Former French Ambassador Gérard Araud: ‘A New Slap in the Face from the US’

<--

Pour Gérard Araud, l’ancien ambassadeur de France à Washington, les États-Unis ont entamé un virage dans leur politique étrangère. Leur influence dans la décision australienne de rompre le contrat qui la liait à la France en est l’illustration.

L’Australie a rompu son contrat avec la France portant sur la construction de sous-marins. Comment analysez-vous le rôle des États-Unis dans cette affaire ?

Des bruits ont commencé à se faire entendre ces dernières semaines mais tout le monde a été surpris par l’annonce et la manière dont tout ceci s’est fait. À l’évidence, ils ont négocié dans le dos de la France depuis des mois. Pour arriver à ce genre de décision, il est évident que cela n’a pas été décidé au cours des dernières semaines. Il y aura des leçons à tirer. Il y a une logique de rivalité, de concurrence. Quand nous avions obtenu ce contrat, les États-Unis ne nous soutenaient pas, ils étaient aux côtés du Japon. Ils ont essayé et ont finalement réussi à vendre leurs marchandises aux Australiens. Les Américains se tournent vers l’Asie avec leur brutalité habituelle et une indifférence vis-à-vis de l’Europe. Ils cherchent à contenir la puissance chinoise par tous les moyens.

« On se dit qu’Obama, Trump ou Biden, c’est la même chose »

Quelles conséquences sur les relations franco-américaines ?

Les Américains n’ont pas consulté la France dans leur sortie de l’Afghanistan, ils nous infligent, avec cette rupture, une autre claque. Il faut s’interroger sur leur décision de ne pas nous inclure dans les discussions. On arrive à se dire qu’Obama, Trump ou Biden c’est un peu la même chose. C’est un pays qui est totalement indifférent aux intérêts de ses alliés.
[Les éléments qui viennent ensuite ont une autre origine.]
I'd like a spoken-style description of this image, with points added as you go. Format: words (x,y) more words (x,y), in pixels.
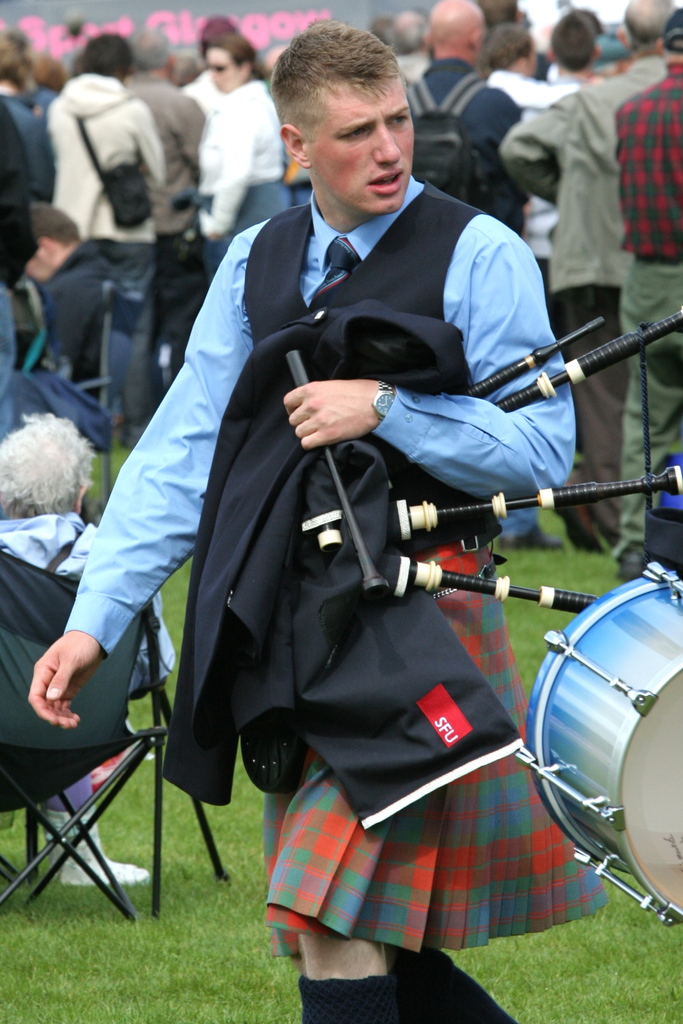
In this image we can see a person (151,546) and other objects (348,618). In the background of the image (33,257) there are some persons (186,247), chair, grass (116,450) and other objects (455,128). On the right side of the image (636,763) there is a musical instrument (631,724).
C’est plus pratique pour eux de travailler avec l’Australie et la Grande-Bretagne qui accepteront leurs rôles de subordonnés. L’alliance « Five Eyes » (l’alliance des services de renseignements des trois pays avec le Canada et la Nouvelle-Zélande) permet des échanges de confidentialité, une coopération sur des équipements secrets. Ils n’ont pas ça avec les Français. Paris va devoir réviser ses positions avec les États-Unis. Il faut le comprendre. Nous n’avons pas à entrer en guerre avec la Chine, mais nous pouvons être alliés sans l’être vraiment. À l’instar du Général de Gaulle avec l’URSS, face à la Chine il faut peut-être inventer un gaullisme du XXIe siècle.

« La volonté de répandre la démocratie à la baïonnette »

Vous évoquiez le retrait des troupes américaines d’Afghanistan. Que vous inspire aujourd’hui cette intervention ?

Initialement, il y a une justification à intervenir. Il s’agit d’abord d’une opération antiterroriste avec des bases juridiques et légitimes pour expliquer les raisons de cette opération militaire. Mais, par la suite, l’Otan et les États-Unis ont dérivé vers une volonté d’installer un état démocratique et de reconstruire le pays. Après la Seconde guerre mondiale, les États-Unis se sont vus comme le gendarme du monde. Ils apparaissaient comme les « rois du monde » d’une certaine manière. Derrière cela, il y avait cette volonté de répandre la démocratie avec la baïonnette.

Comment les États-Unis ressortent-ils de cette guerre ?

Barack Obama avait entamé cette politique de retrait des troupes. Elle répond à une lassitude chez les Américains et Américaines concernant les interventions. Il fallait que les États-Unis se retirent de certains dossiers, notamment en Irak. Ce sont des opérations très coûteuses sur le plan financier et humain. Donald Trump a poursuivi ce travail dans la même lignée qu’Obama. Ce n’est pas une ligne de conduite conçue sous le gouvernement Biden. Le mode opératoire dans le retrait des troupes est un échec et cela a engendré des conséquences dans l’opinion publique. C’est la première fois que la cote de popularité de Joe Biden, ancien vice-président dans le gouvernement Obama, repasse sous les 50 %. Vouloir tout régler en Afghanistan a été l’erreur des Américains.

« Les États-Unis ne seront plus les gendarmes du monde »

Comment voyez-vous évoluer la politique étrangère américaine ?

Première chose, je pense que ce n’est pas vécu comme une défaite par le gouvernement. Il y a un changement de logique, les États-Unis ne vont plus intervenir partout. Ils vont agir pour protéger leurs intérêts et ne seront plus les gendarmes du monde. C’était ce que l’on peut appeler une guerre éternelle en Afghanistan, sans espoir de victoire. Les États-Unis vont être plus sélectifs maintenant dans leurs interventions. Ils ne sont pas au Sahel, en Ukraine ou en Libye par exemple car cela ne les concerne pas.